INXS • Listen Like Thieves

Atlantic/Mobile Fidelity MFSL 1-041
Single LP




Atlantic/Mobile Fidelity MFSL 1-042
Single LP



by Eric Hetherington | April 22, 2014

NXS’s fifth and seventh albums, Listen Like Thieves and X, catch the band at their commercial and musical zenith. The Australian band formed in the late 1970s and steadily increased its audience into the early '80s by supporting artists like Adam and the Ants and the Go-Go's. The New Wave influence is clearly heard on Listen Like Thieves, but three things made the band stand out from the crowd. First, they were not afraid to highlight and use the saxophone as a major instrument. Second, their use of keyboards was integrated with traditional rock instruments and was not overly relied upon (as with Depeche Mode) or used mostly for atmospherics (e.g., Pornography-era The Cure).

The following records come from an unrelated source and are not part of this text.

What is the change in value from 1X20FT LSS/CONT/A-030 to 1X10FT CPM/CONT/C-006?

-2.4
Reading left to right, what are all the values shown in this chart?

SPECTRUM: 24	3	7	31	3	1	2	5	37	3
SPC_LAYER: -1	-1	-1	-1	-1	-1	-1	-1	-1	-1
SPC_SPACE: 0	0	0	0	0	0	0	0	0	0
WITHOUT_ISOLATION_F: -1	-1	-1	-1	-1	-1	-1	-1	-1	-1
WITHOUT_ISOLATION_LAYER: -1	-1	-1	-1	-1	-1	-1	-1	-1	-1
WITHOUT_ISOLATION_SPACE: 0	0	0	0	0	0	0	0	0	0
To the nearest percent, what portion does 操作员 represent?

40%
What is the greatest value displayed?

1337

Finally, their forceful rhythm section lent many of their songs to the dance floor.

Having broken into the American market with Listen Like Thieves (the single "What You Need" was a top-five record), their sixth album, Kick (which Mobile Fidelity has also reissued), was a major success, with four top-ten singles and multi-platinum sales in the US and UK. X, named to commemorate the ten-year anniversary of the band’s debut album, was not as successful as its predecessor, but it continued the funkier pop direction that began with Kick.

Listen Like Thieves is a near-perfect slice of 1986. The New Wave sound is present, but the production expands it and makes it more forceful than with the earlier records. In search of authenticity or DIY aesthetics, too many bands at the time had lead singers whose vocal talent lagged behind the songwriting, but Michael Hutchence’s assured vocals strengthen the songs and added to the popularity of the band beyond many of its contemporaries. Having not listened to this album in years, I was pleasantly surprised at how well the record stands the test of time; it is a whole album rather than merely a collection of songs. New listeners too young to feel the bonds of nostalgia will enjoy this record and recognize it as a precursor to many indie-rock releases of the last decade.

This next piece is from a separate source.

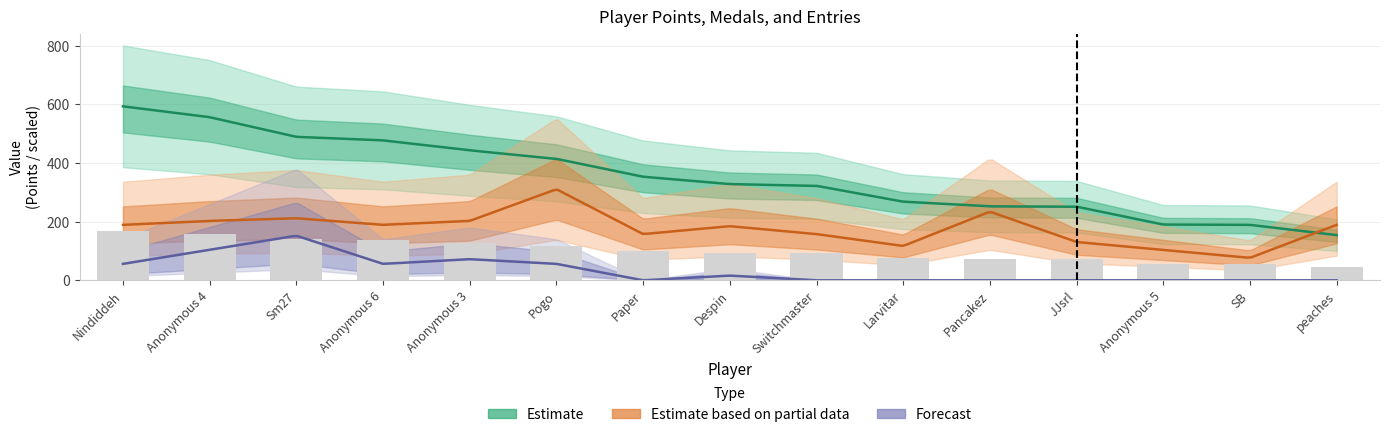

What is the label of the 10th bar from the left?

Larvitar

X opens with the two songs it is best known for, "Suicide Blonde" and "Disappear." The edgier aspects of Listen Like Thieves, however, have been tamed. The guitars are more polite and take more of a backseat. The songs seem less adventurous, more pop-oriented and have less visceral energy. The rhythm section is still a driving force, but it seems to be on cruise control in comparison to some of the frenetic energy of the earlier release. This change can clearly be heard by comparing the earlier album’s "Kiss the Dirt (Falling Down the Mountain)" and X’s "By My Side." Both start slow and measured and build to crashing choruses, but where "Kiss the Dirt" has a sense of urgency and sensuality, the latter feels pedestrian and predictable. The production on several tracks, such as "Know the Difference," sounds dated to a distracting extent.

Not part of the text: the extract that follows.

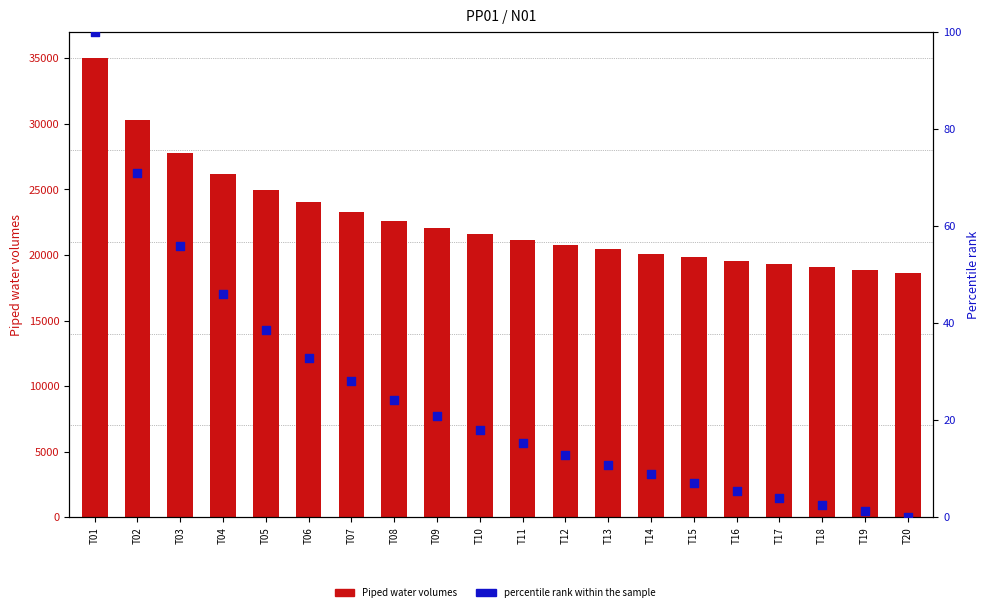

Which series has the largest total across all categories?

Piped water volumes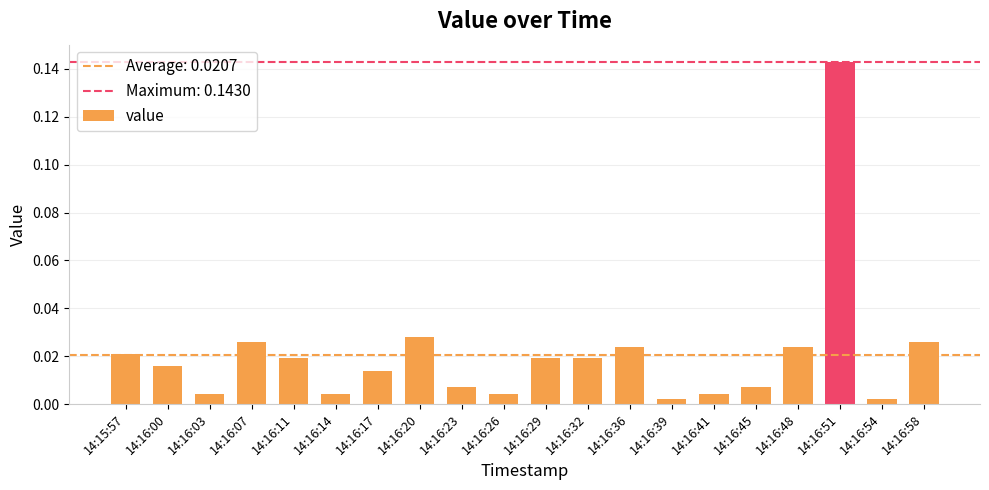

Which label corresponds to the largest value in the chart?

14:16:51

The Mobile Fidelity production is at its usual high standard for both the records and their gatefold sleeves. Sonic highlights include spacious instrumental separation on both records and the bass, which is reproduced with the kind of deep authority that lends this music to dancing. The vinyl is extremely quiet, and the reasonable price -- both are from MoFi's Silver Label series -- make it easy to recommend these reissues. The only other notable reissue of these albums is a CD reissue of X from Rhino that includes bonus tracks. Serious fans may want to seek that out, but I can’t imagine it outshines the Mobile Fidelity release in sound or presentation.

Listen Like Thieves’s straight-ahead rock offers a more timeless quality than X, which is at times funkier, but the funk is tempered by pop sensibilities that cause a loss of soul. X’s appeal may be wider, but it is more memorable for a couple of tracks rather than as a whole. If your path to INXS was from early-'80s New Wave, then Listen Like Thieves should join other Mobile Fidelity '80s reissues like Echo and The Bunnymen’s Heaven Up Here and Yaz’s Upstairs at Eric’s on your record shelf.